Fútbol y matemáticas el prometedor futuro del olimpista Elvin Casildo

Elvin Casildo debutó con el número 64. No parece número de alineación, si no de nómina de pago

Colaboración de Nahun Fernando Solano Fernández

Tegucigalpa, Honduras 13 de mayo de 2017.- La historia de Elvin Casildo, nacido  el 24 de octubre de 1997, fue ampliamente difundida en los medios de comunicación de Honduras por la rareza de juntar el fútbol y las matemáticas. Y es que es difícil conseguir a alguien como él, desafortunadamente después de anotarle un gol al Marathón y que todos lo conocieran, el equipo determinó traer a un argentino parando su progresión.
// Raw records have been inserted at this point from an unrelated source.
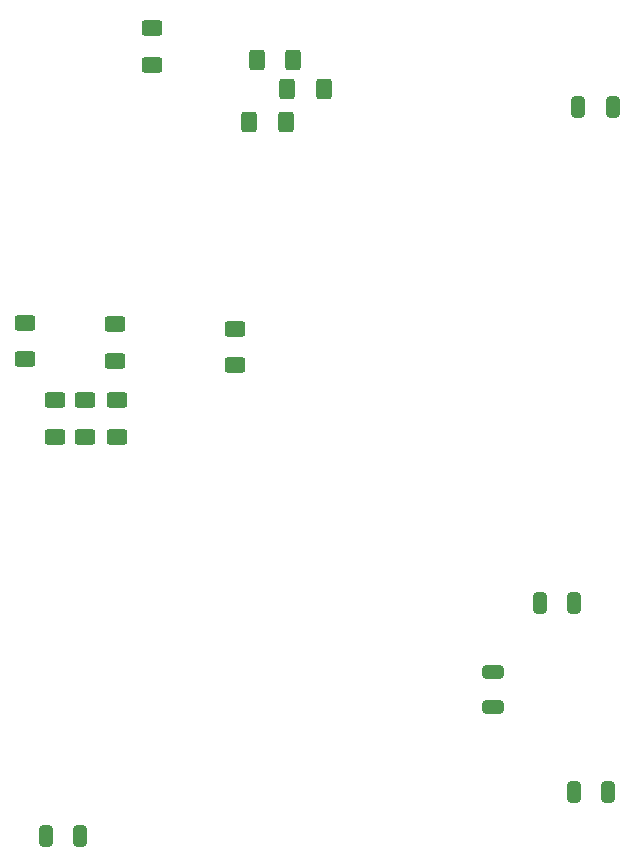
<source format=gbr>
%TF.GenerationSoftware,KiCad,Pcbnew,7.0.7-7.0.7~ubuntu20.04.1*%
%TF.CreationDate,2023-09-08T17:20:42+02:00*%
%TF.ProjectId,CPU_6809_board,4350555f-3638-4303-995f-626f6172642e,rev?*%
%TF.SameCoordinates,Original*%
%TF.FileFunction,Paste,Bot*%
%TF.FilePolarity,Positive*%
%FSLAX46Y46*%
G04 Gerber Fmt 4.6, Leading zero omitted, Abs format (unit mm)*
G04 Created by KiCad (PCBNEW 7.0.7-7.0.7~ubuntu20.04.1) date 2023-09-08 17:20:42*
%MOMM*%
%LPD*%
G01*
G04 APERTURE LIST*
G04 Aperture macros list*
%AMRoundRect*
0 Rectangle with rounded corners*
0 $1 Rounding radius*
0 $2 $3 $4 $5 $6 $7 $8 $9 X,Y pos of 4 corners*
0 Add a 4 corners polygon primitive as box body*
4,1,4,$2,$3,$4,$5,$6,$7,$8,$9,$2,$3,0*
0 Add four circle primitives for the rounded corners*
1,1,$1+$1,$2,$3*
1,1,$1+$1,$4,$5*
1,1,$1+$1,$6,$7*
1,1,$1+$1,$8,$9*
0 Add four rect primitives between the rounded corners*
20,1,$1+$1,$2,$3,$4,$5,0*
20,1,$1+$1,$4,$5,$6,$7,0*
20,1,$1+$1,$6,$7,$8,$9,0*
20,1,$1+$1,$8,$9,$2,$3,0*%
G04 Aperture macros list end*
%ADD10RoundRect,0.250000X0.625000X-0.400000X0.625000X0.400000X-0.625000X0.400000X-0.625000X-0.400000X0*%
%ADD11RoundRect,0.250000X0.325000X0.650000X-0.325000X0.650000X-0.325000X-0.650000X0.325000X-0.650000X0*%
%ADD12RoundRect,0.250000X-0.625000X0.400000X-0.625000X-0.400000X0.625000X-0.400000X0.625000X0.400000X0*%
%ADD13RoundRect,0.250000X-0.400000X-0.625000X0.400000X-0.625000X0.400000X0.625000X-0.400000X0.625000X0*%
%ADD14RoundRect,0.250000X-0.325000X-0.650000X0.325000X-0.650000X0.325000X0.650000X-0.325000X0.650000X0*%
%ADD15RoundRect,0.250000X0.400000X0.625000X-0.400000X0.625000X-0.400000X-0.625000X0.400000X-0.625000X0*%
%ADD16RoundRect,0.250000X-0.650000X0.325000X-0.650000X-0.325000X0.650000X-0.325000X0.650000X0.325000X0*%
G04 APERTURE END LIST*
D10*
%TO.C,R11*%
X145745200Y-65533200D03*
X145745200Y-62433200D03*
%TD*%
D11*
%TO.C,C2*%
X139652800Y-130810000D03*
X136702800Y-130810000D03*
%TD*%
D12*
%TO.C,R23*%
X142748000Y-93954000D03*
X142748000Y-97054000D03*
%TD*%
D10*
%TO.C,R20*%
X142621000Y-90603000D03*
X142621000Y-87503000D03*
%TD*%
D12*
%TO.C,R22*%
X140081000Y-93954000D03*
X140081000Y-97054000D03*
%TD*%
D10*
%TO.C,R24*%
X135001000Y-90476000D03*
X135001000Y-87376000D03*
%TD*%
D12*
%TO.C,R21*%
X137541000Y-93954000D03*
X137541000Y-97054000D03*
%TD*%
D13*
%TO.C,R1*%
X157180200Y-67559000D03*
X160280200Y-67559000D03*
%TD*%
D10*
%TO.C,R25*%
X152781000Y-90984000D03*
X152781000Y-87884000D03*
%TD*%
D14*
%TO.C,C7*%
X178533000Y-111135805D03*
X181483000Y-111135805D03*
%TD*%
%TO.C,C8*%
X181405000Y-127137805D03*
X184355000Y-127137805D03*
%TD*%
%TO.C,C3*%
X181786000Y-69088000D03*
X184736000Y-69088000D03*
%TD*%
D15*
%TO.C,R10*%
X157688800Y-65146000D03*
X154588800Y-65146000D03*
%TD*%
%TO.C,R9*%
X157027800Y-70353000D03*
X153927800Y-70353000D03*
%TD*%
D16*
%TO.C,C6*%
X174625000Y-116977805D03*
X174625000Y-119927805D03*
%TD*%
M02*

</source>
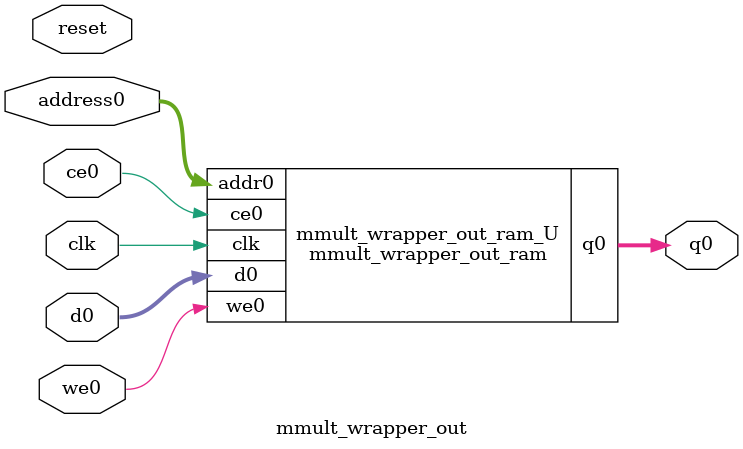
<source format=v>
`timescale 1 ns / 1 ps
module mmult_wrapper_out_ram (addr0, ce0, d0, we0, q0,  clk);

parameter DWIDTH = 32;
parameter AWIDTH = 12;
parameter MEM_SIZE = 4096;

input[AWIDTH-1:0] addr0;
input ce0;
input[DWIDTH-1:0] d0;
input we0;
output reg[DWIDTH-1:0] q0;
input clk;

reg [DWIDTH-1:0] ram[0:MEM_SIZE-1];




always @(posedge clk)  
begin 
    if (ce0) begin
        if (we0) 
            ram[addr0] <= d0; 
        q0 <= ram[addr0];
    end
end


endmodule

`timescale 1 ns / 1 ps
module mmult_wrapper_out(
    reset,
    clk,
    address0,
    ce0,
    we0,
    d0,
    q0);

parameter DataWidth = 32'd32;
parameter AddressRange = 32'd4096;
parameter AddressWidth = 32'd12;
input reset;
input clk;
input[AddressWidth - 1:0] address0;
input ce0;
input we0;
input[DataWidth - 1:0] d0;
output[DataWidth - 1:0] q0;



mmult_wrapper_out_ram mmult_wrapper_out_ram_U(
    .clk( clk ),
    .addr0( address0 ),
    .ce0( ce0 ),
    .we0( we0 ),
    .d0( d0 ),
    .q0( q0 ));

endmodule


</source>
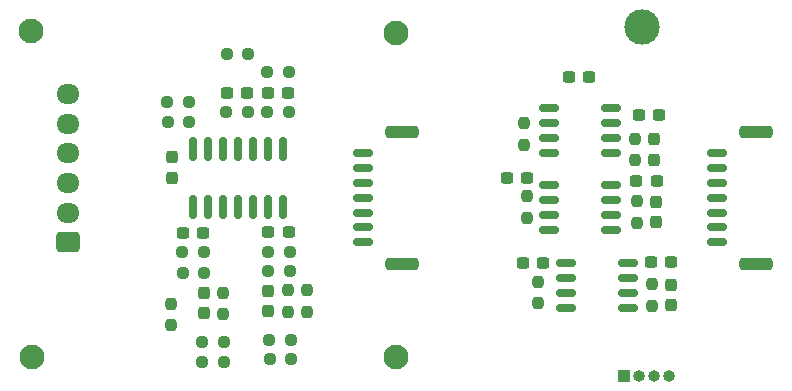
<source format=gbr>
%TF.GenerationSoftware,KiCad,Pcbnew,8.0.4*%
%TF.CreationDate,2024-11-05T13:43:53+01:00*%
%TF.ProjectId,Nutzen,4e75747a-656e-42e6-9b69-6361645f7063,rev?*%
%TF.SameCoordinates,PX791ddc0PY78a3ca0*%
%TF.FileFunction,Soldermask,Top*%
%TF.FilePolarity,Negative*%
%FSLAX46Y46*%
G04 Gerber Fmt 4.6, Leading zero omitted, Abs format (unit mm)*
G04 Created by KiCad (PCBNEW 8.0.4) date 2024-11-05 13:43:53*
%MOMM*%
%LPD*%
G01*
G04 APERTURE LIST*
G04 Aperture macros list*
%AMRoundRect*
0 Rectangle with rounded corners*
0 $1 Rounding radius*
0 $2 $3 $4 $5 $6 $7 $8 $9 X,Y pos of 4 corners*
0 Add a 4 corners polygon primitive as box body*
4,1,4,$2,$3,$4,$5,$6,$7,$8,$9,$2,$3,0*
0 Add four circle primitives for the rounded corners*
1,1,$1+$1,$2,$3*
1,1,$1+$1,$4,$5*
1,1,$1+$1,$6,$7*
1,1,$1+$1,$8,$9*
0 Add four rect primitives between the rounded corners*
20,1,$1+$1,$2,$3,$4,$5,0*
20,1,$1+$1,$4,$5,$6,$7,0*
20,1,$1+$1,$6,$7,$8,$9,0*
20,1,$1+$1,$8,$9,$2,$3,0*%
G04 Aperture macros list end*
%ADD10RoundRect,0.250000X0.725000X-0.600000X0.725000X0.600000X-0.725000X0.600000X-0.725000X-0.600000X0*%
%ADD11O,1.950000X1.700000*%
%ADD12RoundRect,0.237500X0.237500X-0.300000X0.237500X0.300000X-0.237500X0.300000X-0.237500X-0.300000X0*%
%ADD13RoundRect,0.237500X-0.250000X-0.237500X0.250000X-0.237500X0.250000X0.237500X-0.250000X0.237500X0*%
%ADD14RoundRect,0.237500X0.250000X0.237500X-0.250000X0.237500X-0.250000X-0.237500X0.250000X-0.237500X0*%
%ADD15RoundRect,0.237500X-0.300000X-0.237500X0.300000X-0.237500X0.300000X0.237500X-0.300000X0.237500X0*%
%ADD16C,2.100000*%
%ADD17RoundRect,0.237500X-0.237500X0.250000X-0.237500X-0.250000X0.237500X-0.250000X0.237500X0.250000X0*%
%ADD18RoundRect,0.237500X-0.237500X0.300000X-0.237500X-0.300000X0.237500X-0.300000X0.237500X0.300000X0*%
%ADD19RoundRect,0.237500X0.300000X0.237500X-0.300000X0.237500X-0.300000X-0.237500X0.300000X-0.237500X0*%
%ADD20RoundRect,0.150000X0.150000X-0.825000X0.150000X0.825000X-0.150000X0.825000X-0.150000X-0.825000X0*%
%ADD21RoundRect,0.150000X-0.700000X0.150000X-0.700000X-0.150000X0.700000X-0.150000X0.700000X0.150000X0*%
%ADD22RoundRect,0.250000X-1.150000X0.250000X-1.150000X-0.250000X1.150000X-0.250000X1.150000X0.250000X0*%
%ADD23RoundRect,0.150000X-0.675000X-0.150000X0.675000X-0.150000X0.675000X0.150000X-0.675000X0.150000X0*%
%ADD24R,1.000000X1.000000*%
%ADD25O,1.000000X1.000000*%
%ADD26C,3.000000*%
%ADD27RoundRect,0.237500X0.237500X-0.250000X0.237500X0.250000X-0.237500X0.250000X-0.237500X-0.250000X0*%
G04 APERTURE END LIST*
D10*
%TO.C,J1*%
X5520000Y12270000D03*
D11*
X5520000Y14770000D03*
X5520000Y17270000D03*
X5520000Y19770000D03*
X5520000Y22270000D03*
X5520000Y24770000D03*
%TD*%
D12*
%TO.C,C1*%
X17050000Y6225000D03*
X17050000Y7950000D03*
%TD*%
D13*
%TO.C,R5*%
X16875000Y2100000D03*
X18700000Y2100000D03*
%TD*%
D14*
%TO.C,R3*%
X18712500Y3775000D03*
X16887500Y3775000D03*
%TD*%
D15*
%TO.C,C5*%
X18937500Y24895000D03*
X20662500Y24895000D03*
%TD*%
D16*
%TO.C,M2*%
X33300000Y30000000D03*
%TD*%
D13*
%TO.C,R13*%
X13945000Y22420000D03*
X15770000Y22420000D03*
%TD*%
%TO.C,R10*%
X22472500Y9815000D03*
X24297500Y9815000D03*
%TD*%
D17*
%TO.C,R11*%
X24110000Y8190000D03*
X24110000Y6365000D03*
%TD*%
D14*
%TO.C,R7*%
X17025000Y11450000D03*
X15200000Y11450000D03*
%TD*%
D16*
%TO.C,M4*%
X33300000Y2500000D03*
%TD*%
D17*
%TO.C,R9*%
X25730000Y8192500D03*
X25730000Y6367500D03*
%TD*%
%TO.C,R1*%
X18650000Y7975000D03*
X18650000Y6150000D03*
%TD*%
D13*
%TO.C,R12*%
X22440000Y11465000D03*
X24265000Y11465000D03*
%TD*%
D18*
%TO.C,C9*%
X14300000Y19462500D03*
X14300000Y17737500D03*
%TD*%
D13*
%TO.C,R16*%
X22367500Y26630000D03*
X24192500Y26630000D03*
%TD*%
D16*
%TO.C,M1*%
X2400000Y30100000D03*
%TD*%
D14*
%TO.C,R17*%
X20725000Y23270000D03*
X18900000Y23270000D03*
%TD*%
%TO.C,R14*%
X15752500Y24100000D03*
X13927500Y24100000D03*
%TD*%
%TO.C,R15*%
X20762500Y28180000D03*
X18937500Y28180000D03*
%TD*%
D17*
%TO.C,R2*%
X14270000Y7060000D03*
X14270000Y5235000D03*
%TD*%
D14*
%TO.C,R4*%
X17050000Y9675000D03*
X15225000Y9675000D03*
%TD*%
D19*
%TO.C,C6*%
X24130000Y24895000D03*
X22405000Y24895000D03*
%TD*%
D13*
%TO.C,R18*%
X22380000Y23270000D03*
X24205000Y23270000D03*
%TD*%
D12*
%TO.C,C2*%
X22485000Y6415000D03*
X22485000Y8140000D03*
%TD*%
D16*
%TO.C,M3*%
X2450000Y2510000D03*
%TD*%
D15*
%TO.C,C4*%
X15250000Y13075000D03*
X16975000Y13075000D03*
%TD*%
D20*
%TO.C,U2*%
X16105000Y15200000D03*
X17375000Y15200000D03*
X18645000Y15200000D03*
X19915000Y15200000D03*
X21185000Y15200000D03*
X22455000Y15200000D03*
X23725000Y15200000D03*
X23725000Y20150000D03*
X22455000Y20150000D03*
X21185000Y20150000D03*
X19915000Y20150000D03*
X18645000Y20150000D03*
X17375000Y20150000D03*
X16105000Y20150000D03*
%TD*%
D13*
%TO.C,R6*%
X22565000Y3950000D03*
X24390000Y3950000D03*
%TD*%
D19*
%TO.C,C3*%
X24210000Y13090000D03*
X22485000Y13090000D03*
%TD*%
D14*
%TO.C,R8*%
X24397500Y2380000D03*
X22572500Y2380000D03*
%TD*%
D21*
%TO.C,J2*%
X30460000Y19770000D03*
X30460000Y18520000D03*
X30460000Y17270000D03*
X30460000Y16020000D03*
X30460000Y14770000D03*
X30460000Y13520000D03*
X30460000Y12270000D03*
D22*
X33810000Y21620000D03*
X33810000Y10420000D03*
%TD*%
D17*
%TO.C,R3*%
X45299730Y8920000D03*
X45299730Y7095000D03*
%TD*%
D18*
%TO.C,C8*%
X55299730Y15682500D03*
X55299730Y13957500D03*
%TD*%
%TO.C,C9*%
X56549730Y8670000D03*
X56549730Y6945000D03*
%TD*%
D12*
%TO.C,C7*%
X55099730Y19257500D03*
X55099730Y20982500D03*
%TD*%
D17*
%TO.C,R2*%
X44399730Y16132500D03*
X44399730Y14307500D03*
%TD*%
D23*
%TO.C,U3*%
X47649730Y10530000D03*
X47649730Y9260000D03*
X47649730Y7990000D03*
X47649730Y6720000D03*
X52899730Y6720000D03*
X52899730Y7990000D03*
X52899730Y9260000D03*
X52899730Y10530000D03*
%TD*%
D21*
%TO.C,J1*%
X60449730Y19770000D03*
X60449730Y18520000D03*
X60449730Y17270000D03*
X60449730Y16020000D03*
X60449730Y14770000D03*
X60449730Y13520000D03*
X60449730Y12270000D03*
D22*
X63799730Y21620000D03*
X63799730Y10420000D03*
%TD*%
D15*
%TO.C,C3*%
X47924730Y26220000D03*
X49649730Y26220000D03*
%TD*%
D23*
%TO.C,U2*%
X46274730Y17125000D03*
X46274730Y15855000D03*
X46274730Y14585000D03*
X46274730Y13315000D03*
X51524730Y13315000D03*
X51524730Y14585000D03*
X51524730Y15855000D03*
X51524730Y17125000D03*
%TD*%
D24*
%TO.C,J3*%
X52559730Y950000D03*
D25*
X53829730Y950000D03*
X55099730Y950000D03*
X56369730Y950000D03*
%TD*%
D19*
%TO.C,C6*%
X56562230Y10570000D03*
X54837230Y10570000D03*
%TD*%
D26*
%TO.C,REF\u002A\u002A*%
X54129730Y30460000D03*
%TD*%
D19*
%TO.C,C5*%
X55349730Y17420000D03*
X53624730Y17420000D03*
%TD*%
D23*
%TO.C,U1*%
X46274730Y23625000D03*
X46274730Y22355000D03*
X46274730Y21085000D03*
X46274730Y19815000D03*
X51524730Y19815000D03*
X51524730Y21085000D03*
X51524730Y22355000D03*
X51524730Y23625000D03*
%TD*%
D27*
%TO.C,R6*%
X54949730Y6870000D03*
X54949730Y8695000D03*
%TD*%
D17*
%TO.C,R4*%
X53499730Y21032500D03*
X53499730Y19207500D03*
%TD*%
D27*
%TO.C,R5*%
X53699730Y13895000D03*
X53699730Y15720000D03*
%TD*%
D19*
%TO.C,C4*%
X55562230Y23020000D03*
X53837230Y23020000D03*
%TD*%
D17*
%TO.C,R1*%
X44099730Y22320000D03*
X44099730Y20495000D03*
%TD*%
D15*
%TO.C,C2*%
X42674730Y17720000D03*
X44399730Y17720000D03*
%TD*%
%TO.C,C1*%
X44037230Y10520000D03*
X45762230Y10520000D03*
%TD*%
M02*

</source>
En el mismo partido de su primer gol en Liga Nacional, Casildo también fue expulsado. El árbitro pudo haberse abstenido, pero en Honduras hay varios reglamentos arbitrales: para negros, para ladinos, para extranjeros, para equipos grandes y varios más. Casildo pagó su novatada y seguro que no lo volverá a hacer.

Casildo es una promesa tanto en lo futbolístico como en lo académico. Además de desempeñarse profesionalmente en la institución más solida e importante de Honduras, el Club Olimpia, estudia licenciatura en matemáticas en la Universidad Nacional Autónoma de Honduras (UNAH), por eso él es una rareza.

Sus comienzos en el fútbol fue desde pequeño, en La Ceiba, en un club de la liga intermedia de esa ciudad llamado Catrachos 09, fue tan bueno su desempeño que rápido salió del cascarón, destacó e hizo que muchos entrenadores lo observaban.

Llegó al club Olimpia por recomendación del ex jugador, también defensor central Raúl Martínez Sambulá, fue evaluado por el cuerpo técnico y rápidamente llegó a un acuerdo para formar parte de las reservas.

El inicio para el joven Casildo fue complicado, adaptarse al clima de la capital siendo costeño de la zona de Santa Rosa de Aguán, fue todo un desafío, pero Casildo siendo un muchacho muy comprometido logró imponerse y en el día menos pensado fue convocado al primer equipo. Su gran debut fue un clásico ante el Real España, pero ante Marathón fue donde se metió, en la gran lista de privilegiados que logran gol en Primera División.

Luego vino la expulsión, Casildo con la confianza que le dio el gol, fue fuerte sobre un balón, el rival dio tres vueltas en el aire, el árbitro no lo pensó y lo sacó del partido. Pudo haberle reprendido verbalmente o darle una oportunidad, pero no. Cuando todos pensaron que el muchacho obtendría todo el apoyo, el club contrató a un defensor de la misma nacionalidad que el entrenador, ya no apareció más. Basta con resumir que al argentino pocos le conocen al nombre, pese a que se mantiene de titular.

Casildo es un buen futbolista y también es un buen estudiante. Él no viene de una familia futbolera, su padre le exigía que estudiara y ha sabido combinar ambas. Sabe que el futuro en el fútbol es incierto, su sueño es ser un buen profesional. Muchos jóvenes de las comunidades optan por el camino fácil, se pierden en la adolescencia. Casildo es un ejemplo a seguir en estos tiempos de violencia y desintegración familiar, cuando algunos deciden andar en lo malo y no hacer deporte o no continuar con estudios, lo que los garífunas tanto necesitan.